McGregor slapped his notepad shut and shoved it into his pocket. “I heard enough of your smart-ass chatter, Carver. You remembering to call me whenever you learn something?”
“You bet.”
McGregor waited for Carver to say more. Carver didn’t.
After several seconds, McGregor took a few long paces, then stood squarely facing Carver, closer to the desk than before. “Know what worries me, piss-for-gray-matter?”
“Yeah. Connections. You probably noticed Beth talking with the Senator.”
“Senator?” McGregor faded back a step.
“What worries you is the fact that I might know somebody well who was at that party, and that the muscle that goes with money might be dangerous to you if you fuck up so close to promotion time.”

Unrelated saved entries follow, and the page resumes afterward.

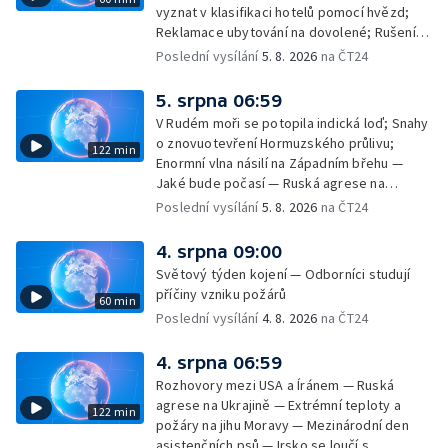
vyznat v klasifikaci hotelů pomocí hvězd;
Reklamace ubytování na dovolené; Rušení
dovolené kvůli přírodním živlům; Práva
Poslední vysílání
5. 8. 2026
na ČT24
cestujících v letecké dopravě; Půjčení auta
na dovolené v zahraničí; Platby a výběry na
5. srpna 06:59
dovolené v zahraničí — Těžba léčivé rašeliny
V Rudém moři se potopila indická loď; Snahy
u Malé Morávky
o znovuotevření Hormuzského průlivu;
122 min
Enormní vlna násilí na Západním břehu —
Jaké bude počasí — Ruská agrese na
Ukrajině — Vliv veder na lidské orgány — Při
Poslední vysílání
5. 8. 2026
na ČT24
úderech v Kyjevské oblasti zahynulo 15 lidí
— Třem obcím na Brněnsku dočasně došla
4. srpna 09:00
pitná voda — SP v orientačním běhu v Česku
Světový týden kojení — Odborníci studují
— Horko a požáry sužují Evropu — Rybářský
příčiny vzniku požárů
60 min
příměstský tábor
Poslední vysílání
4. 8. 2026
na ČT24
4. srpna 06:59
Rozhovory mezi USA a Íránem — Ruská
agrese na Ukrajině — Extrémní teploty a
122 min
požáry na jihu Moravy — Mezinárodní den
asistenčních psů — Irsko se loučí s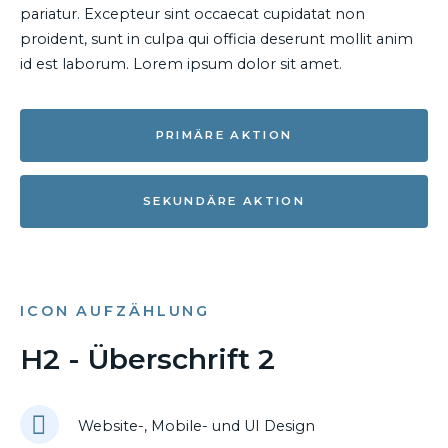
pariatur. Excepteur sint occaecat cupidatat non
proident, sunt in culpa qui officia deserunt mollit anim
id est laborum. Lorem ipsum dolor sit amet.
PRIMÄRE AKTION
SEKUNDÄRE AKTION
ICON AUFZÄHLUNG
H2 - Überschrift 2
Website-, Mobile- und UI Design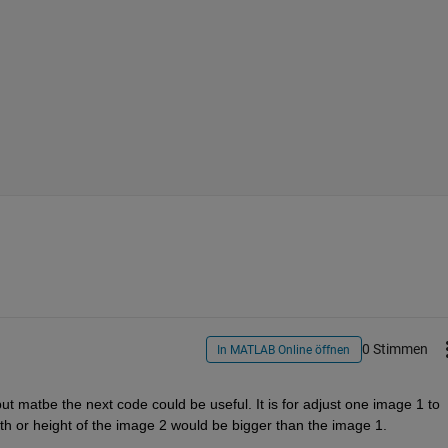
0 Stimmen
In MATLAB Online öffnen
 matbe the next code could be useful. It is for adjust one image 1 to 
dth or height of the image 2 would be bigger than the image 1.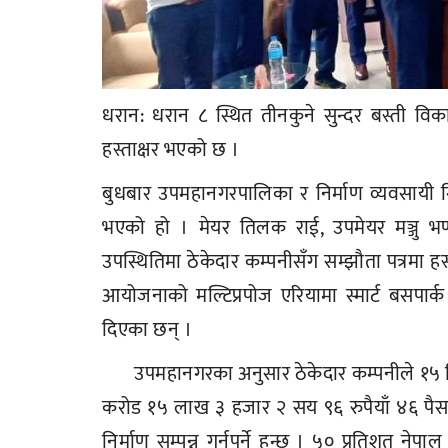
धरान: धरान ८ स्थित तीनकुने सुन्दर बस्ती विक
हस्ताक्षर भएको छ ।
बुधबार उपमहानगरपालिका र निर्माण व्यवसायी गित
भएको हो । मेयर तिलक राई, उपमेयर मञ्जु भण्
उपस्थितिमा ठेकेदार कम्पनीसँग सम्झौता पत्रमा हस्
आयोजनाको मल्टिप्रपोज एरियामा स्मार्ट बसपार्क न
दिएका छन् ।
उपमहानगरका अनुसार ठेकेदार कम्पनीले १५ द
करोड १५ लाख ३ हजार २ सय ९६ रुपैयाँ ४६ पैसाम
निर्माण सम्पन्न गर्नुपर्ने हुन्छ । ५० प्रतिशत नेप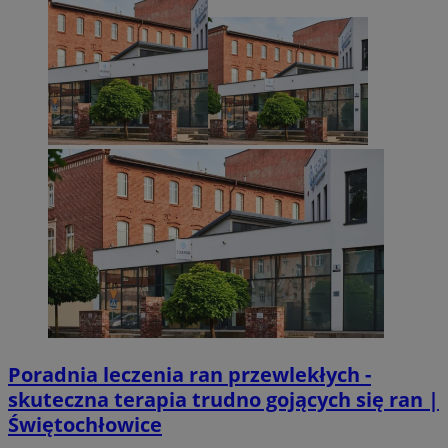
Poradnia leczenia ran przewlekłych -
skuteczna terapia trudno gojących się ran |
Świętochłowice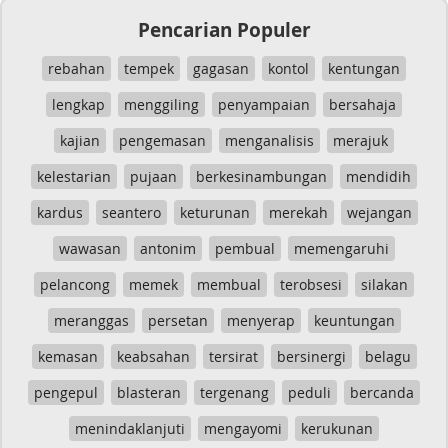
Pencarian Populer
rebahan
tempek
gagasan
kontol
kentungan
lengkap
menggiling
penyampaian
bersahaja
kajian
pengemasan
menganalisis
merajuk
kelestarian
pujaan
berkesinambungan
mendidih
kardus
seantero
keturunan
merekah
wejangan
wawasan
antonim
pembual
memengaruhi
pelancong
memek
membual
terobsesi
silakan
meranggas
persetan
menyerap
keuntungan
kemasan
keabsahan
tersirat
bersinergi
belagu
pengepul
blasteran
tergenang
peduli
bercanda
menindaklanjuti
mengayomi
kerukunan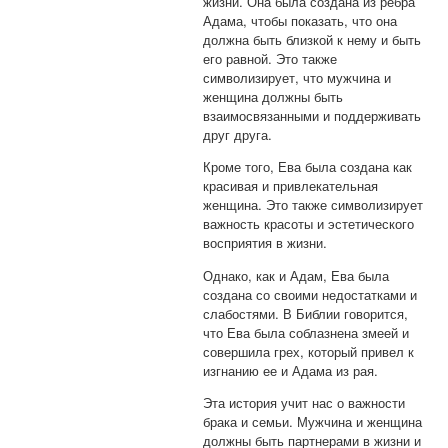
жизни. Она была создана из ребра
Адама, чтобы показать, что она
должна быть близкой к нему и быть
его равной. Это также
символизирует, что мужчина и
женщина должны быть
взаимосвязанными и поддерживать
друг друга.
Кроме того, Ева была создана как
красивая и привлекательная
женщина. Это также символизирует
важность красоты и эстетического
восприятия в жизни.
Однако, как и Адам, Ева была
создана со своими недостатками и
слабостями. В Библии говорится,
что Ева была соблазнена змеей и
совершила грех, который привел к
изгнанию ее и Адама из рая.
Эта история учит нас о важности
брака и семьи. Мужчина и женщина
должны быть партнерами в жизни и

McGregor probed between his front teeth with his tongue, then smiled. “Well, you’re smarter than you look, but stupid at that.” Gone was the smile. “Sure, I get nervous automatically when there’s that kinda money involved. I been corrupted for so much less. But if you do me wrong, Carver, money and influence won’t bring you back to life.”
Carver got the Nightlinks photographs from a desk drawer and laid them on the desk. “Know any of these people?”
McGregor picked up the photos and looked through them. “The ugly one’s Harvey Sincliff. Owns Nightlinks escort service.” He dropped the photos back on the desk so they landed in a jumble. “Sincliff involved with the Winship suicides?”